The warning signs come early in the film, when a young Han enlists in the Imperial Navy in a desperate bid to escape his home planet of Corellia. ‘Han what?’ asks the stuffy officer at the desk when taking his new recruit’s name. ‘Who are your people?’ Han replies that he has no people, and thus no last name. Being that he is travelling alone, the officer bestows upon him the surname ‘Solo’ and sends him on his way. The scene is an answer to a question that nobody has ever asked and makes Han Solo’s previously perfect aptonym thuddingly literal. The sense of revelation that a scene like this is intended to inspire — ‘Ah, so that’s how that happened’ — comes at the cost of reotractively making the character lamer. Would the Han Solo we’ve come to know — roguish, rebellious and distrusting of authority — really accept and continue to use a name given to him by a space Nazi? Apparently, he would.
From there, Solo makes the classic mistake of taking all the iconic elements of the character that we know and love — his cynical outlook, his dress sense, his blaster, the Millennium Falcon, his friendship with Chewie, his fraught past with Lando Calrissian — and revealing that he obtained them all in the space of about a week, at which point he seemingly ceased any and all personal development for the rest of his life.
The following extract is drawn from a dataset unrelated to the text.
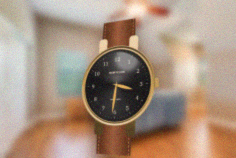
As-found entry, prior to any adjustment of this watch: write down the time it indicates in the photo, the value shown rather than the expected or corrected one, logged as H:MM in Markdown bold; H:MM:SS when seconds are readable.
**3:31**
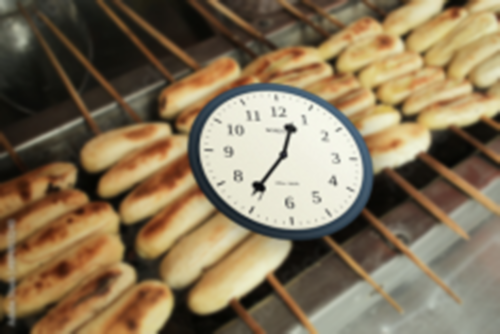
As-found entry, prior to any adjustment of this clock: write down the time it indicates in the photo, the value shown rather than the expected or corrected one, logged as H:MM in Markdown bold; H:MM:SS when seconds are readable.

By focusing on how Han Solo got his possessions and not the man himself, the film actually makes him more two-dimensional, flattening the character more than it enriches him. Solo connects a lot of dots that fans had either connected for themselves or already decided were best left unconnected, and in some cases — such as a scene that justifies why Han refers to Chewbacca as ‘Chewie’ — actively insults the intelligence of viewers.
As a performer Alden Ehrenreich does a fine job, wisely declining to attempt a full-on Harrison Ford impersonation and instead portraying a version of the character that could one day plausibly evolve into the Han Solo etched into our brains. Donald Glover is similarly winning as a young Lando Calrissian, clearly having a blast as he leans into the more hedonistic aspects of the character. Also on great form is Fleabag creator and star Phoebe Waller Bridge as L3-37, contributing a fun motion-captured performance to the Star Wars franchise’s rich heritage of sassy protocol droids. Woody Harrelson and Emilia Clarke are more nondescript, bringing their own particular brands of charisma to thinly-written characters that simply don’t end up going anywhere. Paul Bettany rounds out the cast as deliciously evil crime lord Dryden Vos, but is unfortunately present for so little of the film that he fails to make a real impact. The cast play off each other well enough, but they’re unable to do much with a script that gives them no real emotional journey and instead treats them as pieces being moved around a heist film-themed chess board.
Taking it on its own merits, it’s hard to call Solo a bad film. It’s overlong to be sure, but it packs in enough fun, kinetic action sequences and a strong enough sense of adventure that you can reliably walk away from the experience having had a good time. As an entry into Star Wars lore, however, Solo very much falls flat. It’s easy to blame the movie’s tortured production and directorial change-ups for its aimlessness, but the concept of offering an origin story for a character that never really needed one was flawed from the start. Solo shines a light on Han Solo’s circumstances without revealing anything new about the character himself, and in delving so shallowly into his past it proves true a lesson that Star Wars fans learned a long time ago: don’t make a prequel unless you’ve got a good reason to.